# How do I disinfect a dead fish's container?



## BettasRFriends (Jan 24, 2005)

I have no clue how to disinfect a dead fish container. I haven't put any fish in because I'm afraid. So far here's what I did: fill half of the container with very hot water, add lots of vinegar and salt in, let the container sit for 10 minutes. The next thing i did was rinse the container and refill with very hot water and let it sit for another 10 minutes. I repeated this process another two times. Is that enough for disinfecting or should I add something?


----------



## (RC) (Jan 18, 2005)

I would have used some bleach, I don't know if vinegar will do the job or not.


RC


----------



## Lisachromis (Jan 19, 2005)

Is the container glass or plastic?


----------



## thatsfishy (Jan 18, 2005)

Let it sit overnight with hot water and bleach, then rinse the heck out of it.

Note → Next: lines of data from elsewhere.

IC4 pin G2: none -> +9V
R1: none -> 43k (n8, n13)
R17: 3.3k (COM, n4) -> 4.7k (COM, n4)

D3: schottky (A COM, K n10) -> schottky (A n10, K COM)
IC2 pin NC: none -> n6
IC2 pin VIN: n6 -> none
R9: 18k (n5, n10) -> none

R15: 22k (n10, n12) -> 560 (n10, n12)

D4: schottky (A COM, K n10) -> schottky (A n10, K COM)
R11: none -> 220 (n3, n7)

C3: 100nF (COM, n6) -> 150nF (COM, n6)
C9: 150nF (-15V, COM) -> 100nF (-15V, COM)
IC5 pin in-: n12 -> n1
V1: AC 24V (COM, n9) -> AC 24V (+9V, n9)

If it is an acrylic container instead of glass, after rinsing let it sit for a few hours with dechlor and lots of salt to draw any bleach residue out of it that may have seeped into the plastic.


----------



## BettasRFriends (Jan 24, 2005)

How much salt is enough?


----------



## thatsfishy (Jan 18, 2005)

Well, it's not dinner ... so put a good amount like 2 tbs/gal. You can also add your vinegar, it also neutralizes bleach. Let it air dry after you done. You shouldn't smell ANY bleach once you're ready to use it again.


----------